- Data section -
━━━━━━━━

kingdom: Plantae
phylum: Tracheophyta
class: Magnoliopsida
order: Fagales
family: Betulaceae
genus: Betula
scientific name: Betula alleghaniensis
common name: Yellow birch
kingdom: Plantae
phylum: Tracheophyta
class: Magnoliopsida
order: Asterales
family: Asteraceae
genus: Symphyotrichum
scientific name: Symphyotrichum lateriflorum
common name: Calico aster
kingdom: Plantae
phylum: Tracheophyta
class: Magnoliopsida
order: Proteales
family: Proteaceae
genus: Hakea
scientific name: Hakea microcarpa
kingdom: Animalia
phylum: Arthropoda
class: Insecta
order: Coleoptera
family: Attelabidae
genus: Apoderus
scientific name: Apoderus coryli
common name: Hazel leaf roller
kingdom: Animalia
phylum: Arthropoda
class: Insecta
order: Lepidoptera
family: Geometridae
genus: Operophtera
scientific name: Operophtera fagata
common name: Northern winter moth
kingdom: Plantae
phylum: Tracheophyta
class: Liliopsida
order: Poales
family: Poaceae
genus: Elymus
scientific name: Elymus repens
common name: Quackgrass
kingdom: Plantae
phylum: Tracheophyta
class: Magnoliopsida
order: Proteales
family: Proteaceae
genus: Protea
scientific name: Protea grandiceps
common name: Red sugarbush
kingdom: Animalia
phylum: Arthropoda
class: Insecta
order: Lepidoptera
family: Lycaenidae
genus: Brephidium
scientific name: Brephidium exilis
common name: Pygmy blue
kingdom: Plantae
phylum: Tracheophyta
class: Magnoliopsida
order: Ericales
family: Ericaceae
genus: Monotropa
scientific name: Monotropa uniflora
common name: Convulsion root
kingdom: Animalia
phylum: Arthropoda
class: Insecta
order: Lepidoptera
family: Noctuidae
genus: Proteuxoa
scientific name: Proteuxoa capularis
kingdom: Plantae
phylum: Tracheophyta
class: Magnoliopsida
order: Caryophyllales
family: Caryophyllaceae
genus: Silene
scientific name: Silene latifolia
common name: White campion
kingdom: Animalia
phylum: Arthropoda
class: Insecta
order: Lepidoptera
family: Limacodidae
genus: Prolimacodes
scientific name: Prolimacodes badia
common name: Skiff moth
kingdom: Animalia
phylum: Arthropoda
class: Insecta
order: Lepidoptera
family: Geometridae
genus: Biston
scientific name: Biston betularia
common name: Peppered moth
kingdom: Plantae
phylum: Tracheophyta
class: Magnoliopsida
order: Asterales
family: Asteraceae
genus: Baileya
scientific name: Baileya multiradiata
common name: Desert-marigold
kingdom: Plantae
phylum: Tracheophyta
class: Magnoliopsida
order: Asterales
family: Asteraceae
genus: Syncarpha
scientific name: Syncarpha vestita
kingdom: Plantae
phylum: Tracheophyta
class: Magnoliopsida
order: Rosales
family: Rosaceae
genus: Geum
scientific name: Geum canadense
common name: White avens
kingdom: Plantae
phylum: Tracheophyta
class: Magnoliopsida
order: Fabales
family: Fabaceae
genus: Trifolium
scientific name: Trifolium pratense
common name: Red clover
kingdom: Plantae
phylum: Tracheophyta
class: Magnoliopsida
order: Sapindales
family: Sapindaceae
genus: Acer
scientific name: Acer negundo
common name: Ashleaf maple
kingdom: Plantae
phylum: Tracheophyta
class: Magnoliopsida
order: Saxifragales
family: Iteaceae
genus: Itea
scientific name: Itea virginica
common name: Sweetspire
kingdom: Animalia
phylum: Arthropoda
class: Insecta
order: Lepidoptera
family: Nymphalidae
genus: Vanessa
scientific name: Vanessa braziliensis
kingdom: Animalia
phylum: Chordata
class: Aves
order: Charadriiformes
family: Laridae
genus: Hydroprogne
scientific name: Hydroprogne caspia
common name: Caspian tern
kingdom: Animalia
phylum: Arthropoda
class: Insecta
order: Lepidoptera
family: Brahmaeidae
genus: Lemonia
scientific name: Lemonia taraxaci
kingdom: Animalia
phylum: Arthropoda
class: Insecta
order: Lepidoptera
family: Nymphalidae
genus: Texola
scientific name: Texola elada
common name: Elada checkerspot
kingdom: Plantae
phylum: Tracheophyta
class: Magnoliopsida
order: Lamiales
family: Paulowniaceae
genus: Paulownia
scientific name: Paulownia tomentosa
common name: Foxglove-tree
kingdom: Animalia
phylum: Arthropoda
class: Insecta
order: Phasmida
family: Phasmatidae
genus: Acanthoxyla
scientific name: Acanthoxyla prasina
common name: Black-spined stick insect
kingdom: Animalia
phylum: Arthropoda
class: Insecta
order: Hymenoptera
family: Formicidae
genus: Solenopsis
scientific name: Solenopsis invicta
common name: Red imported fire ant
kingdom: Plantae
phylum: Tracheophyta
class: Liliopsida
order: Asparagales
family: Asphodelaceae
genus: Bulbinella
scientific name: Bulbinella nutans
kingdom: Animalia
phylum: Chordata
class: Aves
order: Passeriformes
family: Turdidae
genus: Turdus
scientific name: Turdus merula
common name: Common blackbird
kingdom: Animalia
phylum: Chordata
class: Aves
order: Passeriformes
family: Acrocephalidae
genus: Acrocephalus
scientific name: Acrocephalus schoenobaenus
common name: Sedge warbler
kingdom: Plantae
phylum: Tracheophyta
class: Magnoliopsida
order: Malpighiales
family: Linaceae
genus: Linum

━━━━━━━━

- Aim of the exercise -
Rewrite the lines between the one holding "genus: Baileya" and the one holding "scientific name: Trifolium pratense", inclusive, putting "Latin name" wherever "scientific name" appears and leaving everything else unchanged.

- Exercise response -
genus: Baileya
Latin name: Baileya multiradiata
common name: Desert-marigold
kingdom: Plantae
phylum: Tracheophyta
class: Magnoliopsida
order: Asterales
family: Asteraceae
genus: Syncarpha
Latin name: Syncarpha vestita
kingdom: Plantae
phylum: Tracheophyta
class: Magnoliopsida
order: Rosales
family: Rosaceae
genus: Geum
Latin name: Geum canadense
common name: White avens
kingdom: Plantae
phylum: Tracheophyta
class: Magnoliopsida
order: Fabales
family: Fabaceae
genus: Trifolium
Latin name: Trifolium pratense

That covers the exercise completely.